Hirianthial pulled the knife from his boot and tossed it to the Harat-Shar, who caught it with a frisson of silver-cold surprise.
“I can’t make it that far,” Hirianthial said. “The only way I can help is by distracting them.”
“Will that work?” Sascha asked, eyes wide.
“They’re looking for me,” Hirianthial said and managed a thin smile. “If they find me, they won’t have a reason to search the room. Good luck.”
“Hirianthial, wait!”
He stepped out into the corridor; the searchers were still four doors down.
“Down here,” he said.
They stopped and aimed their rifles at him.
“Presumably your employers prefer me alive to dead,” Hirianthial said. “Which suits me fine, since I’m not up to running.”
—
set us on fire like he did that building—heard he can read your mind from fifty paces—looks like if you pushed him he’d fall over
—
“Poor mortals,” Hirianthial said. “Any more afraid and you’d miss me if you shot.”
That sent sparks of anger shooting from them both. That the sparks were more real to him than the men gave Hirianthial cause for concern. Fortunately his tenuous hold on consciousness required so much energy he had none to spare for worry.
“You just come quietly,” one of them said.
“I had no other intention,” Hirianthial said. “Lead the way.”
“You first.”
He shrugged and started down the corridor, concentrating on setting his feet on the approximate location of the floor and bracing himself with a hand against the wall. The river of suspicion and resentment flowing past him felt so solid he kept trying to lean on it and surprising himself by beginning to fall.

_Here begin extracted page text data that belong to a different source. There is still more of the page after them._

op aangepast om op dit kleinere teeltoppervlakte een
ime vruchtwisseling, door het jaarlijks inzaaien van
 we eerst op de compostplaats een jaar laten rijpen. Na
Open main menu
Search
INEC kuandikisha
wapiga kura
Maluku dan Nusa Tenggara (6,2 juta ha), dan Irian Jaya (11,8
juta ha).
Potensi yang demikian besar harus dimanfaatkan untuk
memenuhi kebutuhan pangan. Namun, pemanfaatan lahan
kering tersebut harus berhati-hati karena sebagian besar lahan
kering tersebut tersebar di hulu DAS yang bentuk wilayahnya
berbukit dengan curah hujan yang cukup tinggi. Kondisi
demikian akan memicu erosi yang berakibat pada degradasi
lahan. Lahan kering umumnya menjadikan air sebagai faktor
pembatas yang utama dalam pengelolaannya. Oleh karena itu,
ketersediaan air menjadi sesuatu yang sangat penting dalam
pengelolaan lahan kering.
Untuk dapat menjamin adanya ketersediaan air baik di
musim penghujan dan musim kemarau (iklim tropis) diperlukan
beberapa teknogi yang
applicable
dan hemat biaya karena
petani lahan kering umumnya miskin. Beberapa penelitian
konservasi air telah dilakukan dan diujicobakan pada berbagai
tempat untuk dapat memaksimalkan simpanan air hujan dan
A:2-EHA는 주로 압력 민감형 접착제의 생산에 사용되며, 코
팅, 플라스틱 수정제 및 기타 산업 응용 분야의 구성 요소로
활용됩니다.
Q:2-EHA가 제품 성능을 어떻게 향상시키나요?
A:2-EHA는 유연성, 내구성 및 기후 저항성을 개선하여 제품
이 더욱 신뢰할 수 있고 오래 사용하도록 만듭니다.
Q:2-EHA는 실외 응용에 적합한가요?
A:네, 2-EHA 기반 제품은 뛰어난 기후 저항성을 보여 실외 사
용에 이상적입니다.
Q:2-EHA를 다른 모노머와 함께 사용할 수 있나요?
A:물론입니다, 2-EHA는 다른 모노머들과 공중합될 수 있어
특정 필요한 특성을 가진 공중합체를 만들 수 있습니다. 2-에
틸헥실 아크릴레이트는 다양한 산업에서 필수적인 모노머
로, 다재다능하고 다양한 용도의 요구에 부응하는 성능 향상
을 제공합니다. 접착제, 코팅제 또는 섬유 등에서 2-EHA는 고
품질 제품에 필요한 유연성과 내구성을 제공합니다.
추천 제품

“Are you drunk?” one of them asked abruptly.
“No,” Hirianthial said. “Just very, very sick.”
That gave them both unwelcome images of him vomiting.
—shouldn’t rush him—boss’ll kill me if he keels over on our watch—yuck
—
Hirianthial smiled grimly and kept going.

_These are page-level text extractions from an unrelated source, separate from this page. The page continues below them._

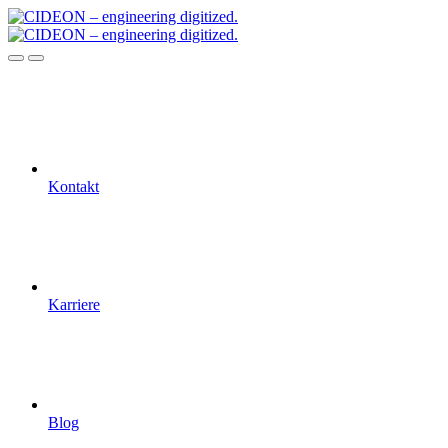
Kontakt
Karriere
Blog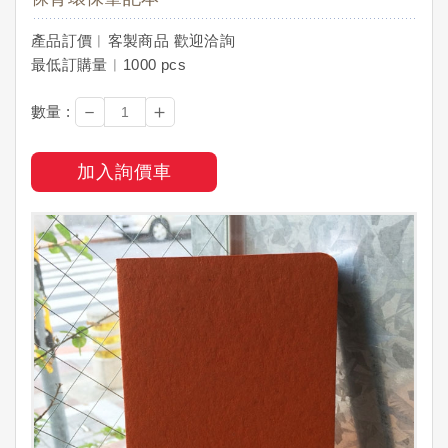
產品訂價︱客製商品 歡迎洽詢
最低訂購量︱1000 pcs
－
＋
數量 :
加入詢價車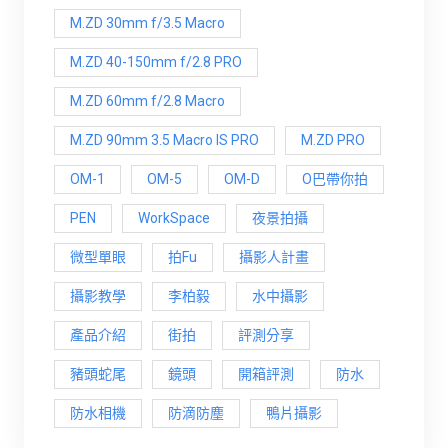
M.ZD 30mm f/3.5 Macro
M.ZD 40-150mm f/2.8 PRO
M.ZD 60mm f/2.8 Macro
M.ZD 90mm 3.5 Macro IS PRO
M.ZD PRO
OM-1
OM-5
OM-D
O巴帶你拍
PEN
WorkSpace
夜景拍攝
微型單眼
拍Fu
攝影人計畫
攝影教學
李柏毅
水中攝影
產品介紹
街拍
評測分享
豬頭蛇尾
鏡頭
開箱評測
防水
防水相機
防滴防塵
鴨片攝影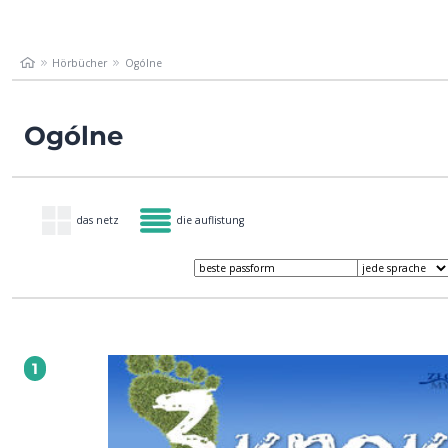
Hörbücher
Ogólne
Ogólne
das netz
die auflistung
1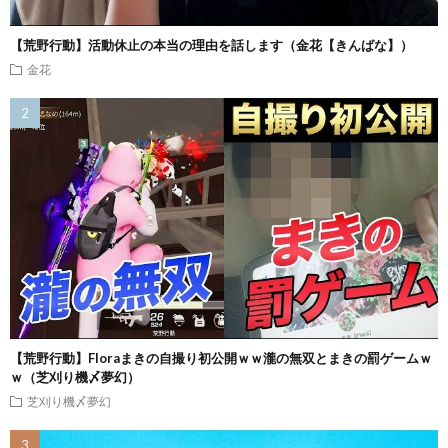
【荒野行動】活動休止の本当の理由を話します（金花【きんばな】）
金花
【荒野行動】Floraまきの自撮り初公開ｗｗ瀧の無双とまきの罰ゲームｗ
ｗ（芝刈り機〆夢幻）
芝刈り機〆夢幻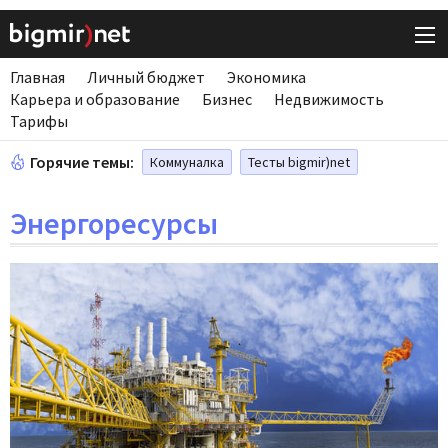
Главная
Личный бюджет
Экономика
Карьера и образование
Бизнес
Недвижимость
Тарифы
Горячие темы:
Коммуналка
Тесты bigmir)net
Энергоресурсы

“Here,” one of them said finally. “In the mess hall.”
The Eldritch stopped at the door, barred by the miasma of black and sickened yellow, the smell of gagging bile and the sound of wailing. The distress was so real he couldn’t even see the door.
“Come on, pastehead, we don’t have all day.”
He grasped along the wall until he found the edge of the door. Even then he questioned his senses. Was that ridge the rounded molding on the wall or the softened edge of a halo-arch?
“Oh for—” The man behind him shoved an elbow into the small of his back with all the violence of a spear. His thoughts, edged like razors and raw as wounds, punched through the slight grip Hirianthial held on reality and shattered it. Was he on the floor? Standing up? Was the man looking down at him real or a construct formed out of Reese’s anger and Irine’s fear and Kis’eh’t’s numb horror?
He was fairly certain the blow to his ribs was real. Booted foot, his training supplied. He’d have a contusion, but the bone was fine.
“What did you do to him?”
“Nothing!” a voice exclaimed.
“You didn’t do nothing. You pushed him.”
“Well, he was just standing there at the door like he couldn’t find it! What was I supposed to do? Let him hang there?”